If an entry holds an image, leave that image out and transcribe everything else exactly.

□ □ □ □ □

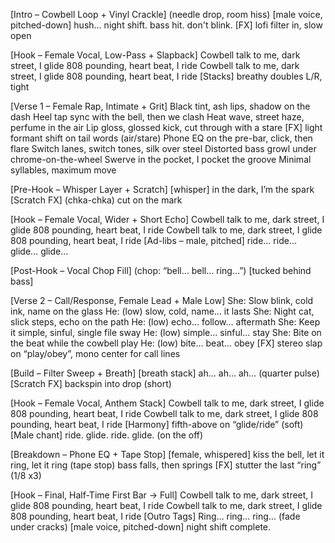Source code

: [Intro – Cowbell Loop + Vinyl Crackle]
(needle drop, room hiss)
[male voice, pitched-down] hush… night shift. bass hit. don't blink.
[FX] lofi filter in, slow open

[Hook – Female Vocal, Low-Pass + Slapback]
Cowbell talk to me, dark street, I glide
808 pounding, heart beat, I ride
Cowbell talk to me, dark street, I glide
808 pounding, heart beat, I ride
[Stacks] breathy doubles L/R, tight

[Verse 1 – Female Rap, Intimate + Grit]
Black tint, ash lips, shadow on the dash
Heel tap sync with the bell, then we clash
Heat wave, street haze, perfume in the air
Lip gloss, glossed kick, cut through with a stare
[FX] light formant shift on tail words (air/stare)
Phone EQ on the pre-bar, click, then flare
Switch lanes, switch tones, silk over steel
Distorted bass growl under chrome-on-the-wheel
Swerve in the pocket, I pocket the groove
Minimal syllables, maximum move

[Pre-Hook – Whisper Layer + Scratch]
[whisper] in the dark, I’m the spark
[Scratch FX] (chka-chka) cut on the mark

[Hook – Female Vocal, Wider + Short Echo]
Cowbell talk to me, dark street, I glide
808 pounding, heart beat, I ride
Cowbell talk to me, dark street, I glide
808 pounding, heart beat, I ride
[Ad-libs – male, pitched] ride… ride… glide… glide…

[Post-Hook – Vocal Chop Fill]
(chop: “bell… bell… ring…”) [tucked behind bass]

[Verse 2 – Call/Response, Female Lead + Male Low]
She: Slow blink, cold ink, name on the glass
He: (low) slow, cold, name… it lasts
She: Night cat, slick steps, echo on the path
He: (low) echo… follow… aftermath
She: Keep it simple, sinful, single file sway
He: (low) simple… sinful… stay
She: Bite on the beat while the cowbell play
He: (low) bite… beat… obey
[FX] stereo slap on “play/obey”, mono center for call lines

[Build – Filter Sweep + Breath]
[breath stack] ah… ah… ah… (quarter pulse)
[Scratch FX] backspin into drop (short)

[Hook – Female Vocal, Anthem Stack]
Cowbell talk to me, dark street, I glide
808 pounding, heart beat, I ride
Cowbell talk to me, dark street, I glide
808 pounding, heart beat, I ride
[Harmony] fifth-above on “glide/ride” (soft)
[Male chant] ride. glide. ride. glide. (on the off)

[Breakdown – Phone EQ + Tape Stop]
[female, whispered] kiss the bell, let it ring, let it ring
(tape stop) bass falls, then springs
[FX] stutter the last “ring” (1/8 x3)

[Hook – Final, Half-Time First Bar → Full]
Cowbell talk to me, dark street, I glide
808 pounding, heart beat, I ride
Cowbell talk to me, dark street, I glide
808 pounding, heart beat, I ride
[Outro Tags]
Ring… ring… ring… (fade under cracks)
[male voice, pitched-down] night shift complete.

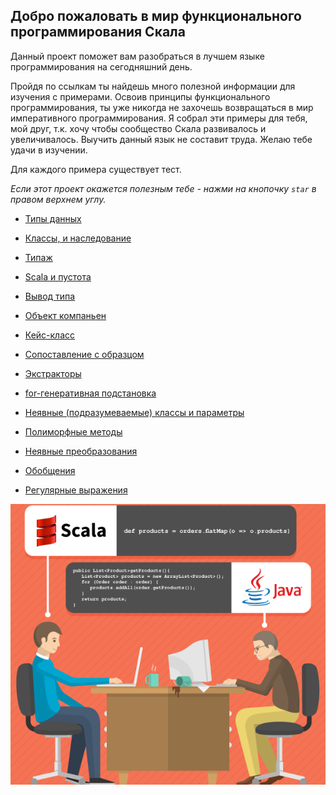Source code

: ## Добро пожаловать в мир функционального программирования Скала

Данный проект поможет вам разобраться в лучшем языке программирования на сегодняшний день.

Пройдя по ссылкам ты найдешь много полезной информации для изучения с примерами. Освоив принципы функционального 
программирования, ты уже никогда не захочешь возвращаться в мир императивного программирования. Я собрал эти примеры для 
тебя, мой друг, т.к. хочу чтобы сообщество Скала развивалось и увеличивалось. Выучить данный язык не составит труда. 
Желаю тебе удачи в изучении. 
 
Для каждого примера существует тест.

_Если этот проект окажется полезным тебе - нажми на кнопочку `star` в правом верхнем углу._

* [Типы данных](https://github.com/steklopod/Functions/blob/master/src/main/resources/readmes/Scala_data_types.md)

* [Классы, и наследование](https://github.com/steklopod/Functions/blob/master/src/main/resources/readmes/classes.md)

* [Типаж](https://github.com/steklopod/Functions/blob/master/src/main/resources/readmes/traits.md)

* [Scala и пустота](https://github.com/steklopod/Functions/blob/master/src/main/resources/readmes/unit_nothing_null.md)

* [Вывод типа](https://github.com/steklopod/Functions/blob/master/src/main/resources/readmes/type_inference.md)

* [Объект компаньен](https://github.com/steklopod/Functions/blob/master/src/main/resources/readmes/companion.md)

* [Кейс-класс](https://github.com/steklopod/Functions/blob/master/src/main/resources/readmes/case_class.md)

* [Сопоставление с образцом](https://github.com/steklopod/Functions/blob/master/src/main/resources/readmes/pattern_matching.md) 

* [Экстракторы](https://github.com/steklopod/Functions/blob/master/src/main/resources/readmes/extractors.md)

* [for-генеративная подстановка](https://github.com/steklopod/Functions/blob/master/src/main/resources/readmes/for_comprehensions.md)

* [Неявные (подразумеваемые) классы и параметры](https://github.com/steklopod/Functions/blob/master/src/main/resources/readmes/implicit.md)

* [Полиморфные методы](https://github.com/steklopod/Functions/blob/master/src/main/resources/readmes/where_does_scala_look_for_implicits.md)

* [Неявные преобразования](https://github.com/steklopod/Functions/blob/master/src/main/resources/readmes/implicit_conversions.md)

* [Обобщения](https://github.com/steklopod/Functions/blob/master/src/main/resources/readmes/genericity.md)

* [Регулярные выражения](https://github.com/steklopod/Functions/blob/master/src/main/resources/readmes/regex.md)


![alt text](https://github.com/steklopod/Functions/blob/master/src/main/resources/images/scala_vs_java.png?raw=true "scala_vs_java")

□ □ □ □ □

• **Task result**
Source code

: [Intro – Cowbell Loop + Vinyl Crackle]
(needle drop, room hiss)
[male voice, pitched-down] hush… night shift. bass hit. don't blink.
[FX] lofi filter in, slow open

[Hook – Female Vocal, Low-Pass + Slapback]
Cowbell talk to me, dark street, I glide
808 pounding, heart beat, I ride
Cowbell talk to me, dark street, I glide
808 pounding, heart beat, I ride
[Stacks] breathy doubles L/R, tight

[Verse 1 – Female Rap, Intimate + Grit]
Black tint, ash lips, shadow on the dash
Heel tap sync with the bell, then we clash
Heat wave, street haze, perfume in the air
Lip gloss, glossed kick, cut through with a stare
[FX] light formant shift on tail words (air/stare)
Phone EQ on the pre-bar, click, then flare
Switch lanes, switch tones, silk over steel
Distorted bass growl under chrome-on-the-wheel
Swerve in the pocket, I pocket the groove
Minimal syllables, maximum move

[Pre-Hook – Whisper Layer + Scratch]
[whisper] in the dark, I’m the spark
[Scratch FX] (chka-chka) cut on the mark

[Hook – Female Vocal, Wider + Short Echo]
Cowbell talk to me, dark street, I glide
808 pounding, heart beat, I ride
Cowbell talk to me, dark street, I glide
808 pounding, heart beat, I ride
[Ad-libs – male, pitched] ride… ride… glide… glide…

[Post-Hook – Vocal Chop Fill]
(chop: “bell… bell… ring…”) [tucked behind bass]

[Verse 2 – Call/Response, Female Lead + Male Low]
She: Slow blink, cold ink, name on the glass
He: (low) slow, cold, name… it lasts
She: Night cat, slick steps, echo on the path
He: (low) echo… follow… aftermath
She: Keep it simple, sinful, single file sway
He: (low) simple… sinful… stay
She: Bite on the beat while the cowbell play
He: (low) bite… beat… obey
[FX] stereo slap on “play/obey”, mono center for call lines

[Build – Filter Sweep + Breath]
[breath stack] ah… ah… ah… (quarter pulse)
[Scratch FX] backspin into drop (short)

[Hook – Female Vocal, Anthem Stack]
Cowbell talk to me, dark street, I glide
808 pounding, heart beat, I ride
Cowbell talk to me, dark street, I glide
808 pounding, heart beat, I ride
[Harmony] fifth-above on “glide/ride” (soft)
[Male chant] ride. glide. ride. glide. (on the off)

[Breakdown – Phone EQ + Tape Stop]
[female, whispered] kiss the bell, let it ring, let it ring
(tape stop) bass falls, then springs
[FX] stutter the last “ring” (1/8 x3)

[Hook – Final, Half-Time First Bar → Full]
Cowbell talk to me, dark street, I glide
808 pounding, heart beat, I ride
Cowbell talk to me, dark street, I glide
808 pounding, heart beat, I ride
[Outro Tags]
Ring… ring… ring… (fade under cracks)
[male voice, pitched-down] night shift complete.

Source code

: ## Добро пожаловать в мир функционального программирования Скала

Данный проект поможет вам разобраться в лучшем языке программирования на сегодняшний день.

Пройдя по ссылкам ты найдешь много полезной информации для изучения с примерами. Освоив принципы функционального 
программирования, ты уже никогда не захочешь возвращаться в мир императивного программирования. Я собрал эти примеры для 
тебя, мой друг, т.к. хочу чтобы сообщество Скала развивалось и увеличивалось. Выучить данный язык не составит труда. 
Желаю тебе удачи в изучении. 
 
Для каждого примера существует тест.

_Если этот проект окажется полезным тебе - нажми на кнопочку `star` в правом верхнем углу._

* [Типы данных](https://github.com/steklopod/Functions/blob/master/src/main/resources/readmes/Scala_data_types.md)

* [Классы, и наследование](https://github.com/steklopod/Functions/blob/master/src/main/resources/readmes/classes.md)

* [Типаж](https://github.com/steklopod/Functions/blob/master/src/main/resources/readmes/traits.md)

* [Scala и пустота](https://github.com/steklopod/Functions/blob/master/src/main/resources/readmes/unit_nothing_null.md)

* [Вывод типа](https://github.com/steklopod/Functions/blob/master/src/main/resources/readmes/type_inference.md)

* [Объект компаньен](https://github.com/steklopod/Functions/blob/master/src/main/resources/readmes/companion.md)

* [Кейс-класс](https://github.com/steklopod/Functions/blob/master/src/main/resources/readmes/case_class.md)

* [Сопоставление с образцом](https://github.com/steklopod/Functions/blob/master/src/main/resources/readmes/pattern_matching.md) 

* [Экстракторы](https://github.com/steklopod/Functions/blob/master/src/main/resources/readmes/extractors.md)

* [for-генеративная подстановка](https://github.com/steklopod/Functions/blob/master/src/main/resources/readmes/for_comprehensions.md)

* [Неявные (подразумеваемые) классы и параметры](https://github.com/steklopod/Functions/blob/master/src/main/resources/readmes/implicit.md)

* [Полиморфные методы](https://github.com/steklopod/Functions/blob/master/src/main/resources/readmes/where_does_scala_look_for_implicits.md)

* [Неявные преобразования](https://github.com/steklopod/Functions/blob/master/src/main/resources/readmes/implicit_conversions.md)

* [Обобщения](https://github.com/steklopod/Functions/blob/master/src/main/resources/readmes/genericity.md)

* [Регулярные выражения](https://github.com/steklopod/Functions/blob/master/src/main/resources/readmes/regex.md)


![alt text](https://github.com/steklopod/Functions/blob/master/src/main/resources/images/scala_vs_java.png?raw=true "scala_vs_java")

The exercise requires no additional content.